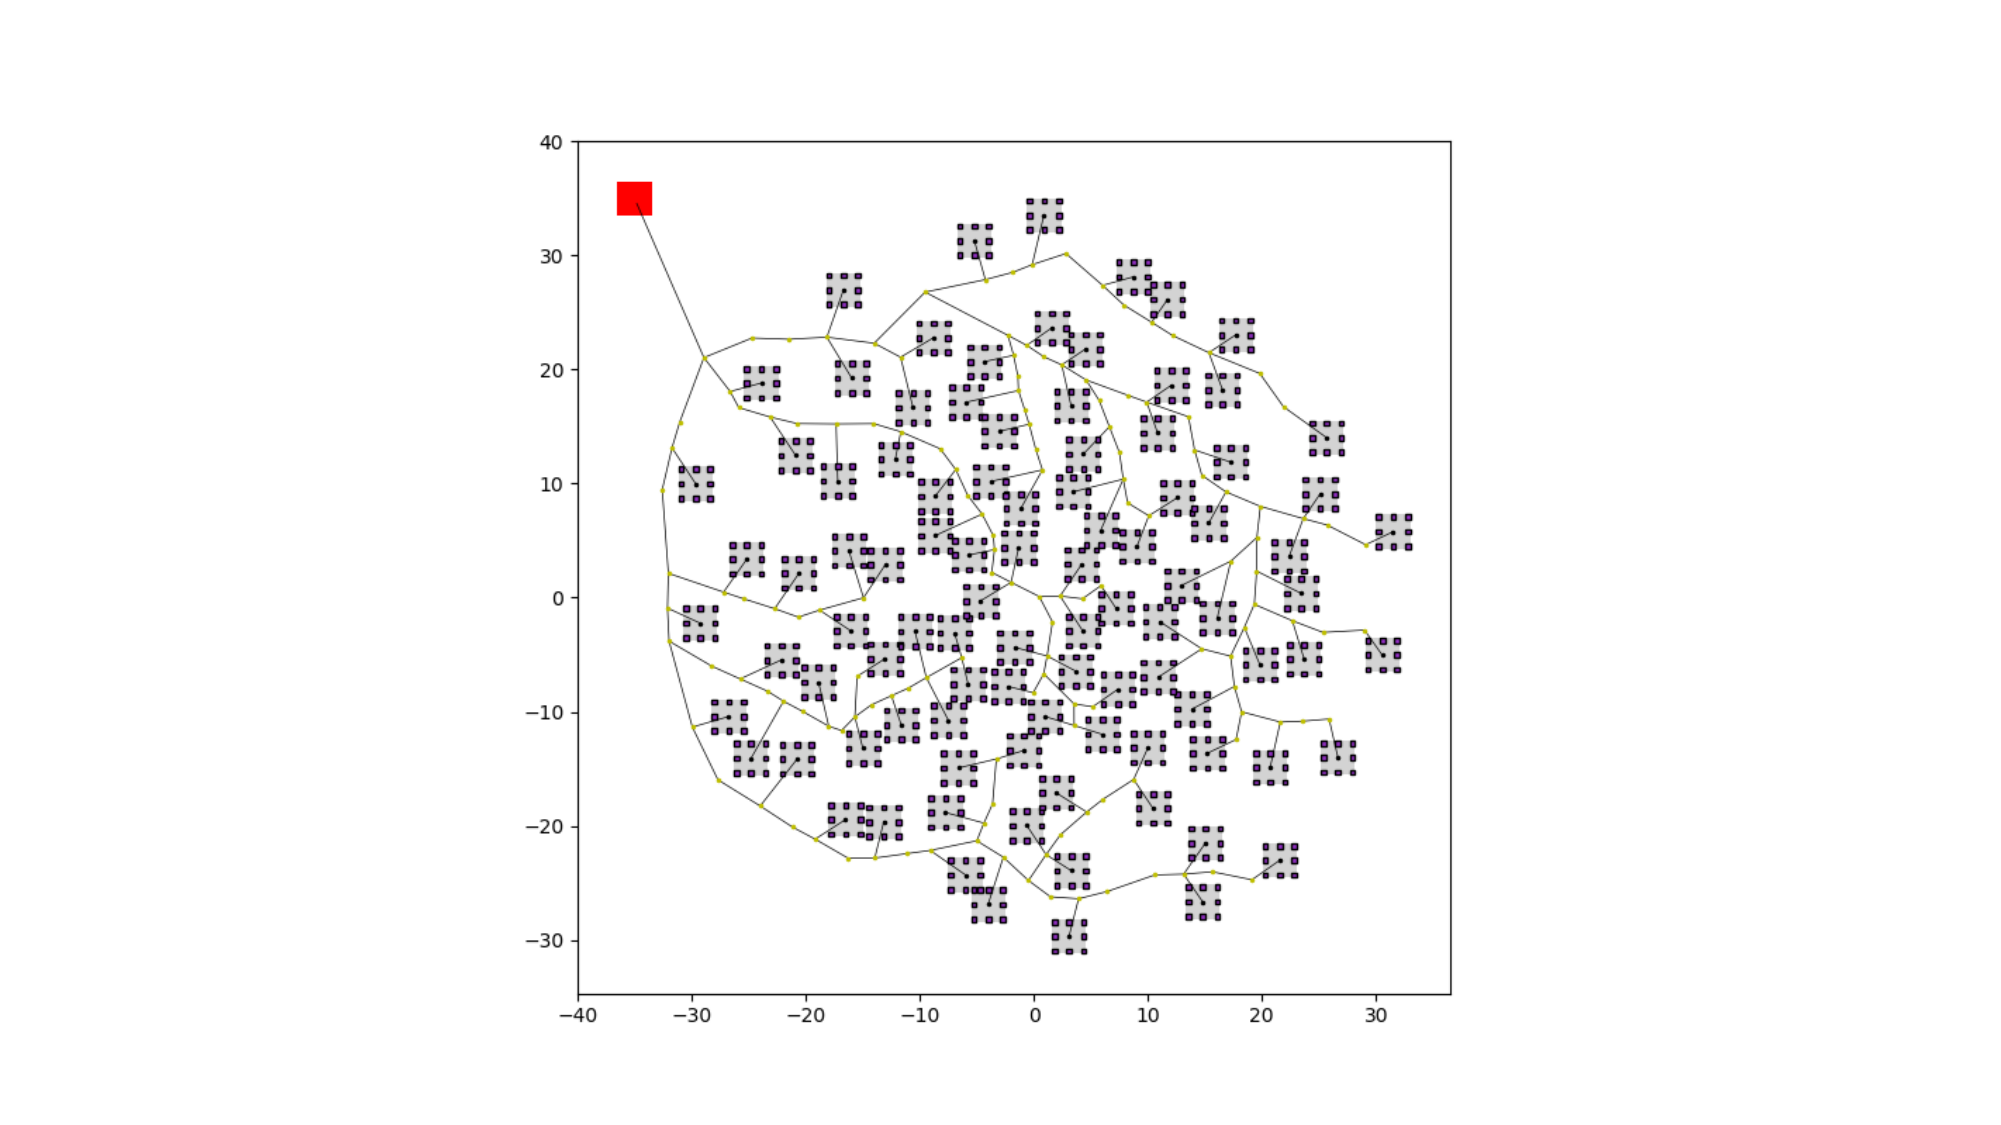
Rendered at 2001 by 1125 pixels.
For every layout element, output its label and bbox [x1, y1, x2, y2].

picture [437, 0, 1563, 1125]
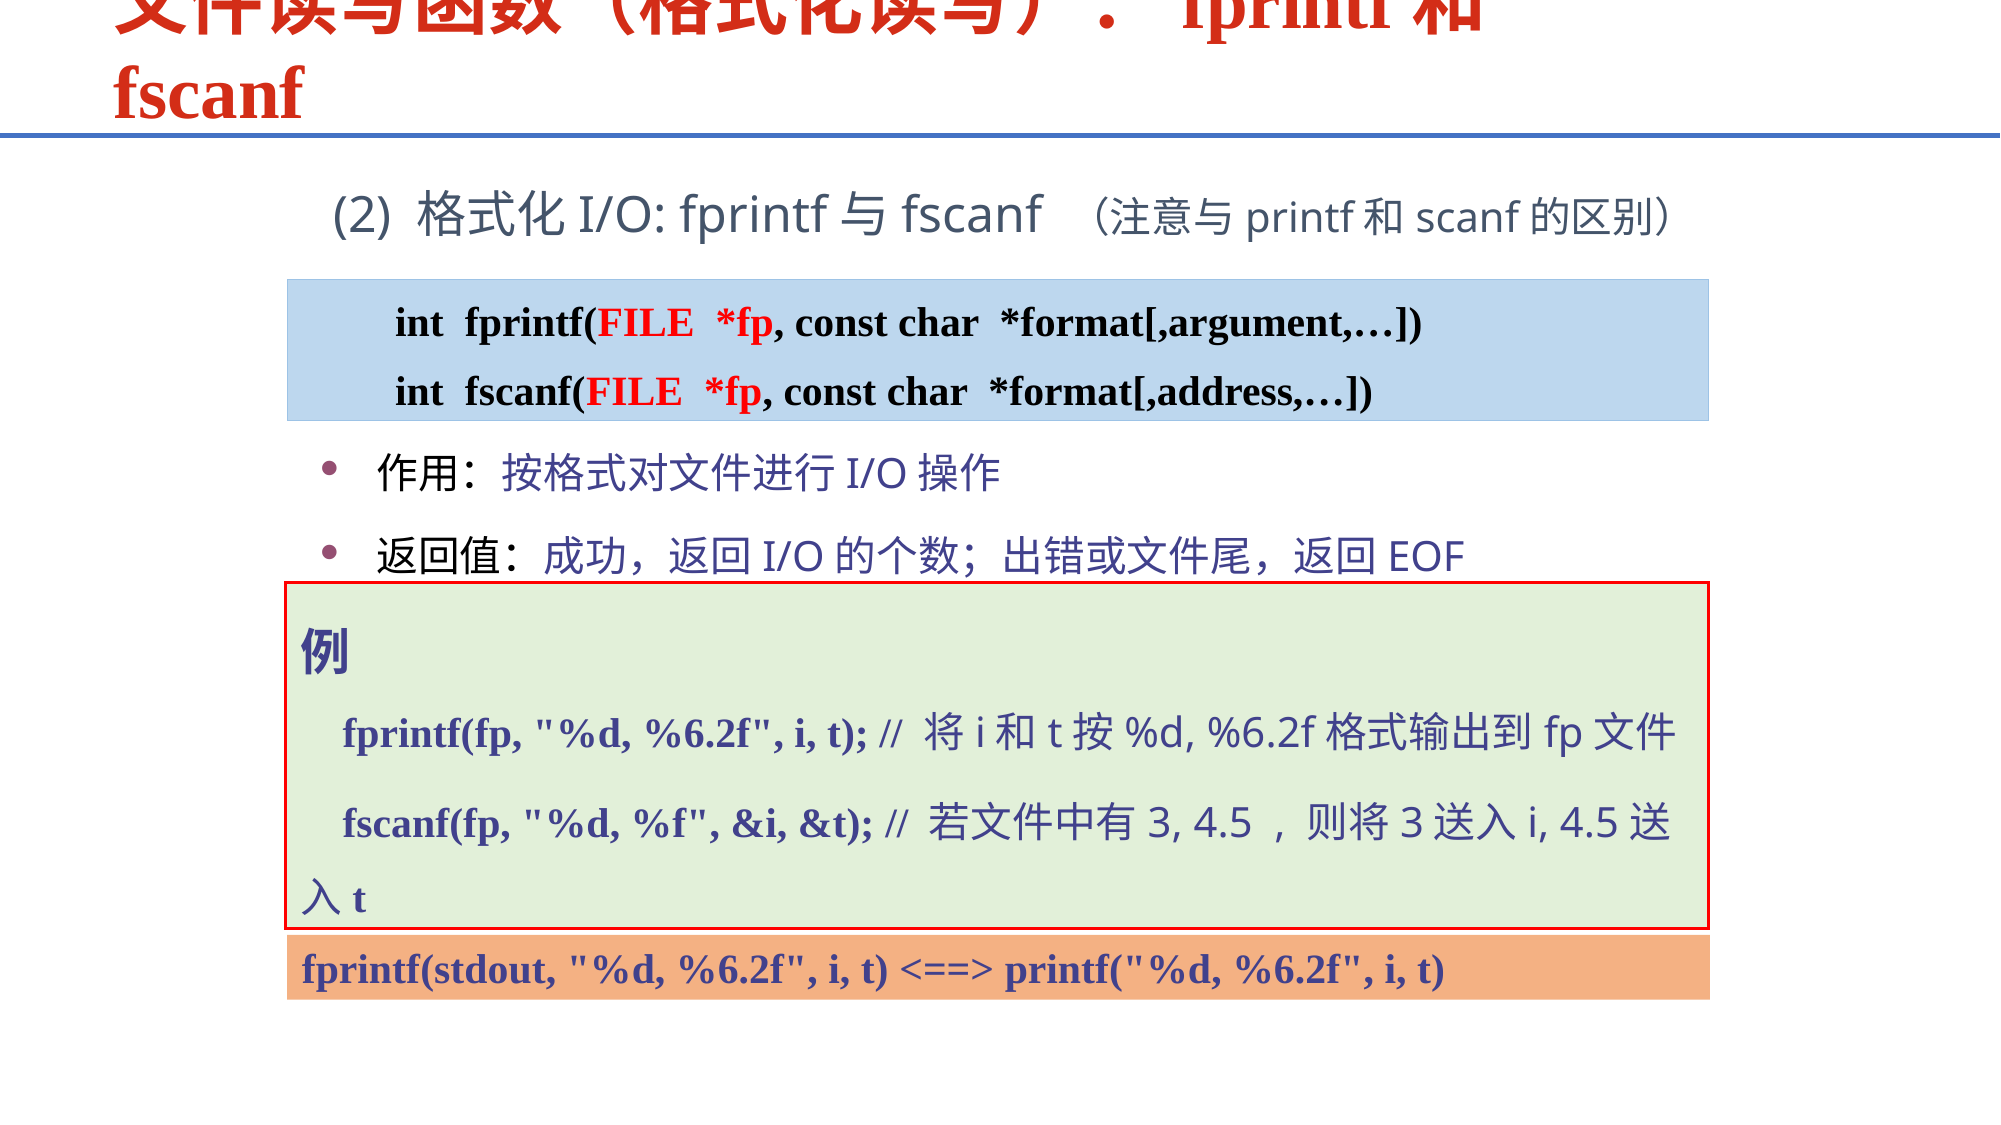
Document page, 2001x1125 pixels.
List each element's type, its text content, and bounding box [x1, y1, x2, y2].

text_box 文件读写函数（格式化读写）：fprintf和fscanf [98, 46, 1686, 142]
text_box 例 fprintf(fp, "%d, %6.2f", i, t); // 将i和t按%d, %6.2f格式输出到fp文件 fscanf(fp, "%d, %f", &i, &t); // 若文件中有3, 4.5 , 则将3送入i, 4.5送入t [285, 582, 1709, 929]
text_box (2) 格式化I/O: fprintf与fscanf （注意与printf和scanf的区别） [305, 174, 1729, 249]
text_box int fprintf(FILE *fp, const char *format[,argument,…]) int fscanf(FILE *fp, const char *format[,address,…]) 作用：按格式对文件进行I/O操作 返回值：成功，返回I/O的个数；出错或文件尾，返回EOF [305, 277, 1695, 582]
text_box fprintf(stdout, "%d, %6.2f", i, t) <==> printf("%d, %6.2f", i, t) [287, 934, 1710, 1000]
text_box [274, 190, 1638, 788]
text_box [1695, 279, 1709, 421]
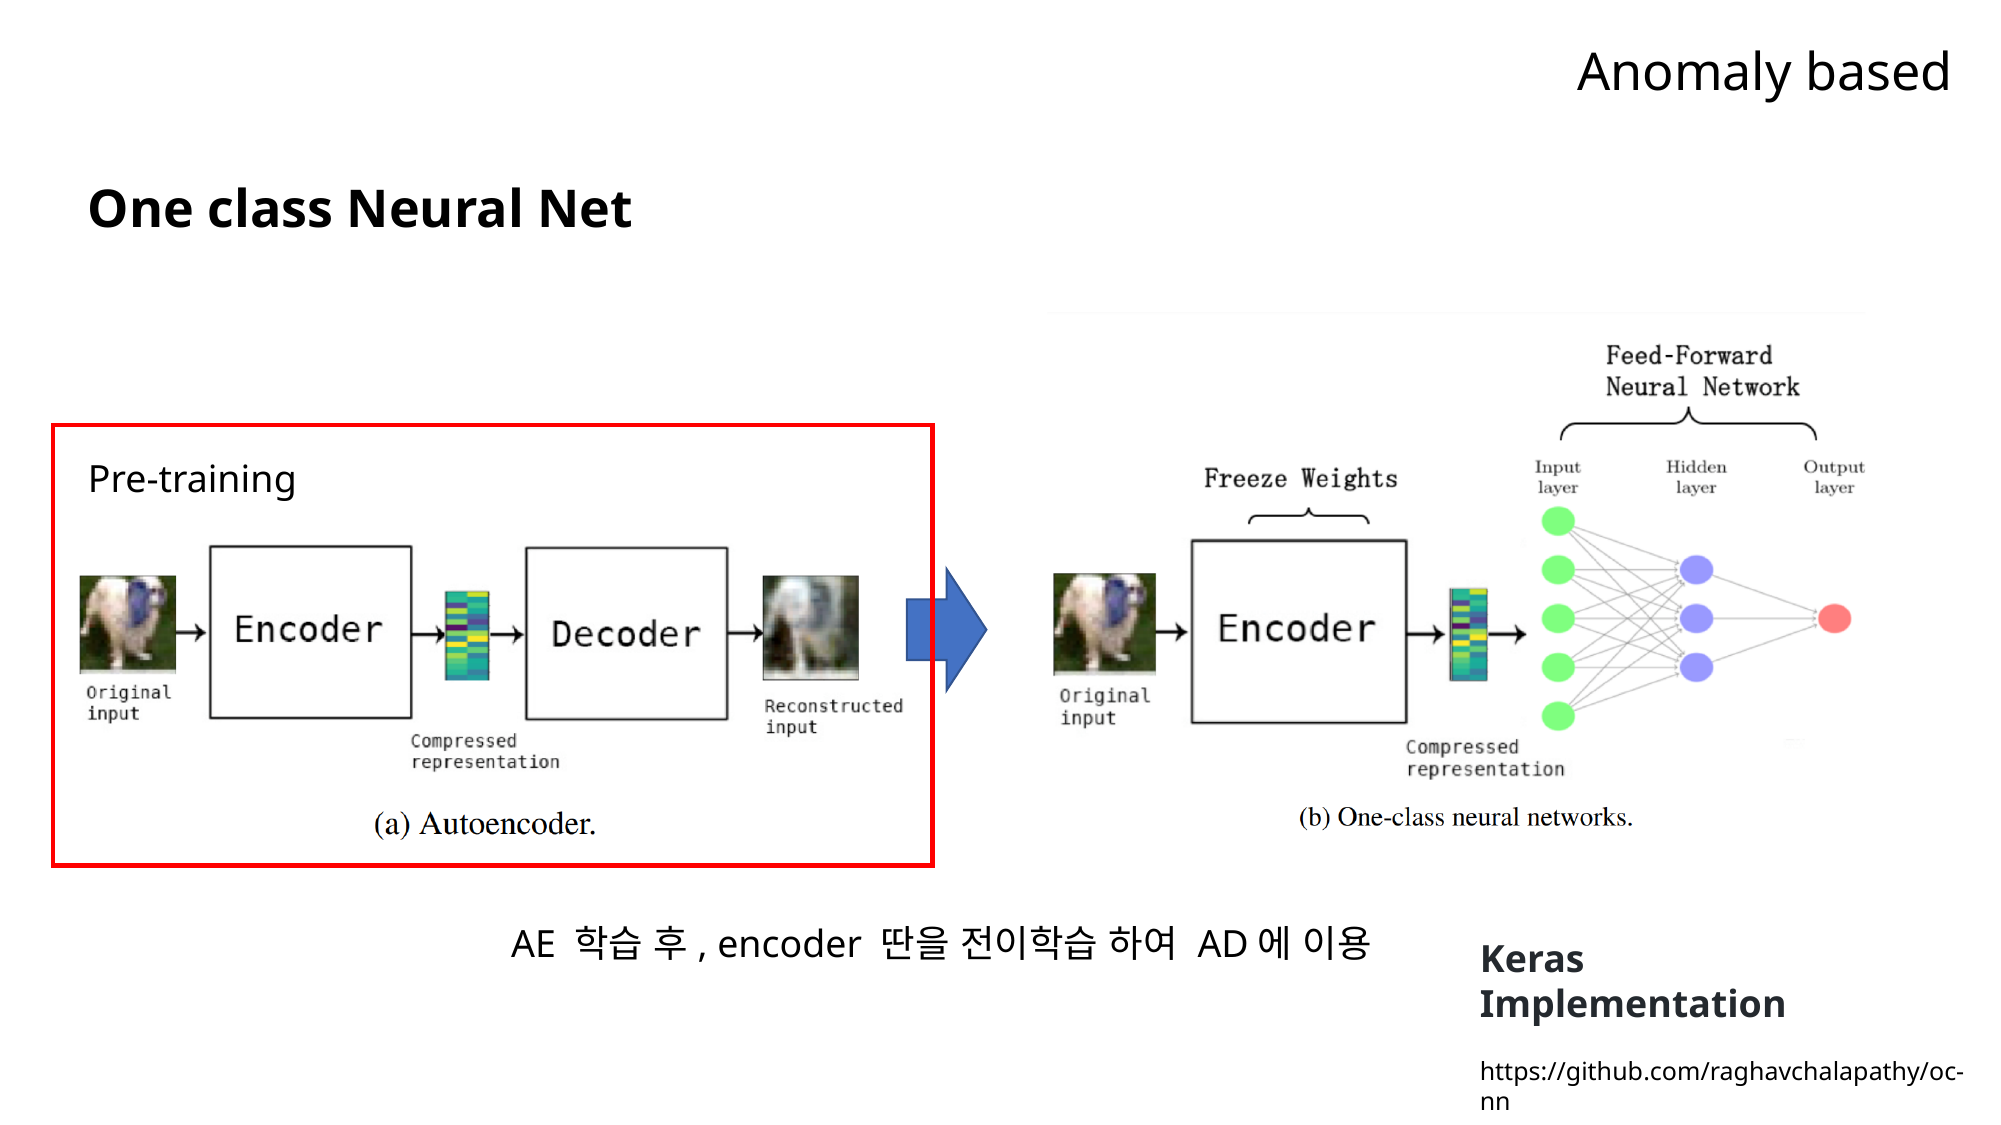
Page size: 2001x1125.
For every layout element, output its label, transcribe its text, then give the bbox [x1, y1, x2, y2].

picture [73, 516, 907, 850]
text_box Anomaly based [1562, 30, 2000, 108]
text_box Pre-training [73, 447, 339, 508]
text_box AE 학습 후, encoder 딴을 전이학습 하여 AD에 이용 [369, 912, 1525, 972]
text_box [934, 565, 988, 694]
text_box One class Neural Net [73, 168, 1489, 246]
text_box Keras Implementation https://github.com/raghavchalapathy/oc-nn [1465, 927, 2000, 1123]
picture [1047, 312, 1866, 850]
text_box [52, 424, 934, 867]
******************************
Write out each line of the listing above, exactly, from its first line to the line holding "Page size: 2001x1125.", inclusive. Skip the pictures.

# Exercise result:
Rendered at 2001 by 1125 pixels.
For every layout element, output its label and bbox [x1, y1, x2, y2].

picture [437, 0, 1563, 1125]
Document page, 2001x1125 pixels.
List each element's type, its text content, and bounding box [x1, y1, x2, y2].

text_box 文件读写函数（格式化读写）：fprintf和fscanf [98, 46, 1686, 142]
text_box 例 fprintf(fp, "%d, %6.2f", i, t); // 将i和t按%d, %6.2f格式输出到fp文件 fscanf(fp, "%d, %f", &i, &t); // 若文件中有3, 4.5 , 则将3送入i, 4.5送入t [285, 582, 1709, 929]
text_box (2) 格式化I/O: fprintf与fscanf （注意与printf和scanf的区别） [305, 174, 1729, 249]
text_box int fprintf(FILE *fp, const char *format[,argument,…]) int fscanf(FILE *fp, const char *format[,address,…]) 作用：按格式对文件进行I/O操作 返回值：成功，返回I/O的个数；出错或文件尾，返回EOF [305, 277, 1695, 582]
text_box fprintf(stdout, "%d, %6.2f", i, t) <==> printf("%d, %6.2f", i, t) [287, 934, 1710, 1000]
text_box [274, 190, 1638, 788]
text_box [1695, 279, 1709, 421]
Page size: 2001x1125.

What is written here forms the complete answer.